#### EXERCISE OBJECTIVE:
Retype the rows below character for character, from the line with "SELECT volume AS reading FROM frame WHERE instrument = 'beaker'" up to and including the line with "returns 175 mL", and nothing else.

#### DATA TO USE:
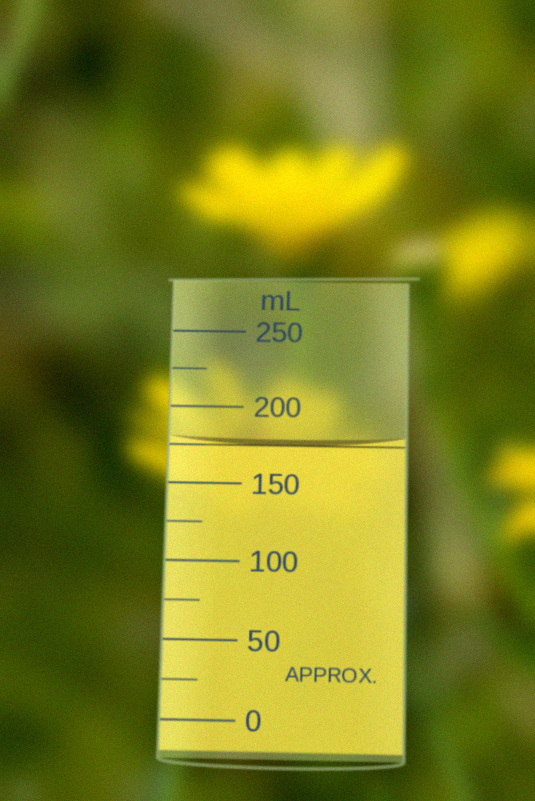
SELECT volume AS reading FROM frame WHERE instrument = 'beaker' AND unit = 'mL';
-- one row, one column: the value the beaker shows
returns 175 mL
* * *
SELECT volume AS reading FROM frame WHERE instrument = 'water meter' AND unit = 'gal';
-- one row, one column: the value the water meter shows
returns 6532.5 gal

#### SOLUTION BELOW:
SELECT volume AS reading FROM frame WHERE instrument = 'beaker' AND unit = 'mL';
-- one row, one column: the value the beaker shows
returns 175 mL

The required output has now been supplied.